Exhibit 99.4
SUPPORT AGREEMENT
-----------------
AGREEMENT, dated as of June 30, 1997, by and among JP FOODSERVICE,
INC., a Delaware corporation ("JPFI") and the other persons whose names are set
forth on the signature pages hereto (collectively, the "Stockholders").
WHEREAS, concurrently herewith, JPFI, Xxxxxx Acquisition Corp., a
Delaware corporation and a wholly-owned subsidiary of JPFI ("Merger Sub") and
Xxxxxx-Xxxxxx, Inc., a Delaware corporation ("Rykoff"), are entering into an
Agreement and Plan of Merger (the "Merger Agreement"; capitalized terms used
without definition herein having the meanings ascribed thereto in the Merger
Agreement);
WHEREAS, the Stockholders are the beneficial owners of the number of
shares of Rykoff Common Stock set forth in Schedule I hereto (the "Subject
Shares");
WHEREAS, approval of the Merger Agreement by the stockholders of
Rykoff is a condition to the consummation of the Merger; and
WHEREAS, as a condition to its entering into the Merger Agreement,
JPFI has required that the Stockholders agree, and the Stockholders have agreed,
to enter into this Agreement;
NOW THEREFORE, in consideration of the foregoing and the mutual
covenants and agreements set forth herein, the parties hereto agree as follows:
Section 1. Agreement to Vote. (a) Each Stockholder hereby agrees to
attend the Rykoff Stockholders Meeting, in person or by proxy, and to vote (or
cause to be voted) all Subject Shares, and any other voting securities of
Rykoff, whether issued heretofore or hereafter, that such Stockholder owns or
has the right to vote, for approval and adoption of the Merger Agreement and the
Merger. Such agreement to vote shall apply also to any adjournment or
adjournments of the Rykoff Stockholders Meeting, and to any other meeting of
stockholders at which any item of business referred to in the preceding sentence
is presented for approval.

--------------------------------------------------

How would you translate this sentence from the support agreement above into Spanish: "Such agreement to vote shall apply also to any adjournment or adjournments of the Rykoff Stockholders Meeting, and to any other meeting of stockholders at which any item of business referred to in the preceding sentence is presented for approval."?

--------------------------------------------------

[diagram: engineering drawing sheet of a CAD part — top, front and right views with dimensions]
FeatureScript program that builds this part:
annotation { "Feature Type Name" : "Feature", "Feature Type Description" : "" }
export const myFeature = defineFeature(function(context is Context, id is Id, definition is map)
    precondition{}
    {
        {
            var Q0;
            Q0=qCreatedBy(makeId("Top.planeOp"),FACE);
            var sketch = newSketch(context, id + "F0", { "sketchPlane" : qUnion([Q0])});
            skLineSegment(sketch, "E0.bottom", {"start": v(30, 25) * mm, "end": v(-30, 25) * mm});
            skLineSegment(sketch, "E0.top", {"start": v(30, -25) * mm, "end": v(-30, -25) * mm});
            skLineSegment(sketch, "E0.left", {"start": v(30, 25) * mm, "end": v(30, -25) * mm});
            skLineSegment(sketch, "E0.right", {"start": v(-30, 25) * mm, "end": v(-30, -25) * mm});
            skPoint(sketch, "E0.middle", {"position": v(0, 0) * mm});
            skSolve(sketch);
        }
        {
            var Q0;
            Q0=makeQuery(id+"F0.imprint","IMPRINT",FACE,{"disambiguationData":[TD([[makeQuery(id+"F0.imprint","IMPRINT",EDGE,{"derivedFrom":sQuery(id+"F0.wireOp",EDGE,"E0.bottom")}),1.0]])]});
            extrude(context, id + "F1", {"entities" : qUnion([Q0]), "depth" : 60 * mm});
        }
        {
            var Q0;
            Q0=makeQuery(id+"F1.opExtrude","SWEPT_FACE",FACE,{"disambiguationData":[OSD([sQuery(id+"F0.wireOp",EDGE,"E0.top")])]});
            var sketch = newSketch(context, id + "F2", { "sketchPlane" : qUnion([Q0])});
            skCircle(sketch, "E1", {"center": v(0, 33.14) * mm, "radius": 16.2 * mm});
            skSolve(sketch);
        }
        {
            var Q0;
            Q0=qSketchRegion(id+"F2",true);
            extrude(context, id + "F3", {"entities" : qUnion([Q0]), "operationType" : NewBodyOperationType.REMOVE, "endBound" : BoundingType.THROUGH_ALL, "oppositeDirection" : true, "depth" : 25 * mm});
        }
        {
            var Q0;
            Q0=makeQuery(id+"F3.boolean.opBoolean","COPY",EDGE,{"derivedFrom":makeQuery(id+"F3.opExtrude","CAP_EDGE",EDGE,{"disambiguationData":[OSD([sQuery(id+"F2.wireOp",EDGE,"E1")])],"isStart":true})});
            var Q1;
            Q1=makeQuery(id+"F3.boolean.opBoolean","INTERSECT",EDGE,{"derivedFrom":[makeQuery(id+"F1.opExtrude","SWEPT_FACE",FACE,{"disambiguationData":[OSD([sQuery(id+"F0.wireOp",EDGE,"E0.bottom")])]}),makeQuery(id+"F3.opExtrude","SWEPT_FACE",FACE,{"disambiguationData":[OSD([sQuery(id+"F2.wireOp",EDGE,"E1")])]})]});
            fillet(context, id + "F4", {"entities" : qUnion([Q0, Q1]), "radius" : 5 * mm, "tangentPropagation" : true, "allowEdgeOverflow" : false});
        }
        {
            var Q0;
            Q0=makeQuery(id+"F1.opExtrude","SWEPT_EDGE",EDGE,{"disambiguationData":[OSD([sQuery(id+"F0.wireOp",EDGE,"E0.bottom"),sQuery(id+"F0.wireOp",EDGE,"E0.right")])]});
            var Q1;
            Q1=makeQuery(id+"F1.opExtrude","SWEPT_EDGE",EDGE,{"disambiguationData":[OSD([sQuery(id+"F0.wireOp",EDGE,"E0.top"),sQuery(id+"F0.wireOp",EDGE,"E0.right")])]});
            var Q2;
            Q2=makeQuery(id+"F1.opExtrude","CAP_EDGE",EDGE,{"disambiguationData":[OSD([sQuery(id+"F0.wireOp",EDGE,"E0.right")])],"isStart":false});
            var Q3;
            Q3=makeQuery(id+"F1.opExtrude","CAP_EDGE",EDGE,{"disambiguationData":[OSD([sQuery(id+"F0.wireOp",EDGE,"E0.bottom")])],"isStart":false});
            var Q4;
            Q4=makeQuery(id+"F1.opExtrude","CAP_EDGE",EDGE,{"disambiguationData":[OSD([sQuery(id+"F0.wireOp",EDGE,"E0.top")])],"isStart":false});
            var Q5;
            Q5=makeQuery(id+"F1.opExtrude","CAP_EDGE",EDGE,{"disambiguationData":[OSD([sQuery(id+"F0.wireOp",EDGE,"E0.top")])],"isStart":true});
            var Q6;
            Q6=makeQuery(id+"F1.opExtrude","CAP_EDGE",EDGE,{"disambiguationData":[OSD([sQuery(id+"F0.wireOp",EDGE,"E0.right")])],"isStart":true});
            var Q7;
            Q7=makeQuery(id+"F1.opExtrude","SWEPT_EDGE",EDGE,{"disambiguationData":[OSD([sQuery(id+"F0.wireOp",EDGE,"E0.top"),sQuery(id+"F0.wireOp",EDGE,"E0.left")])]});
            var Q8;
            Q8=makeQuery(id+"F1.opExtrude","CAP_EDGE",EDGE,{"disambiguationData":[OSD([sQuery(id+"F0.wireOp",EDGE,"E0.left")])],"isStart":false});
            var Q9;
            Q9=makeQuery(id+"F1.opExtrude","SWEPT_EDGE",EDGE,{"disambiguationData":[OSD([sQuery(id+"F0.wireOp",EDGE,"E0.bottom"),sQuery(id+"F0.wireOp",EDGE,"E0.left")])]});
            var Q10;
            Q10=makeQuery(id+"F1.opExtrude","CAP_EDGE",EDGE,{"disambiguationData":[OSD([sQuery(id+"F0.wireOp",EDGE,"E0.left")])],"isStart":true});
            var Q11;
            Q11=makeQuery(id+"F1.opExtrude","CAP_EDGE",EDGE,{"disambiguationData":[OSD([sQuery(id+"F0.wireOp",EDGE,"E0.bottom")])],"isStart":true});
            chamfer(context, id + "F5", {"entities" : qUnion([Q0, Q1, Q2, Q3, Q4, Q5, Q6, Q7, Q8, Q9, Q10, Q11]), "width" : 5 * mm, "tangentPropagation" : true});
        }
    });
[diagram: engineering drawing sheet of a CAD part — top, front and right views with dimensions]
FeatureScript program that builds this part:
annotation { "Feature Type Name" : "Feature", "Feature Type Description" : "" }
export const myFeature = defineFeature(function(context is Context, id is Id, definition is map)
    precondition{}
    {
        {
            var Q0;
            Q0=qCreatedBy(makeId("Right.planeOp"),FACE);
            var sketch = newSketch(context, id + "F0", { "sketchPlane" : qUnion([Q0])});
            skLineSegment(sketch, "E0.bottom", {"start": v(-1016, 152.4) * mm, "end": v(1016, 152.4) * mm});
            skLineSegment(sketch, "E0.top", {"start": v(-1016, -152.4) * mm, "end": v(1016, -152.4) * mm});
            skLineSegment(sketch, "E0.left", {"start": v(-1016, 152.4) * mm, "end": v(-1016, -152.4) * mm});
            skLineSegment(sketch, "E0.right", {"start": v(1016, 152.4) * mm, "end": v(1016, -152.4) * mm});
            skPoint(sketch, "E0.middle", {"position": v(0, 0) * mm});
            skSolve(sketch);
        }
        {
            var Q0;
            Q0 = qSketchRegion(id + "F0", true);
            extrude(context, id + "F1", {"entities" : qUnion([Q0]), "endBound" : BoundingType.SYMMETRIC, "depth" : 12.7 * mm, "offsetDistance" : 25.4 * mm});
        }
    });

--------------------------------------------------

▶ _Output below_: Dicho compromiso de voto se aplicará también a cualquier aplazamiento o aplazamientos de la Junta de Accionistas de Rykoff, así como a cualquier otra junta de accionistas en la que se someta a aprobación cualquiera de los asuntos mencionados en la oración anterior.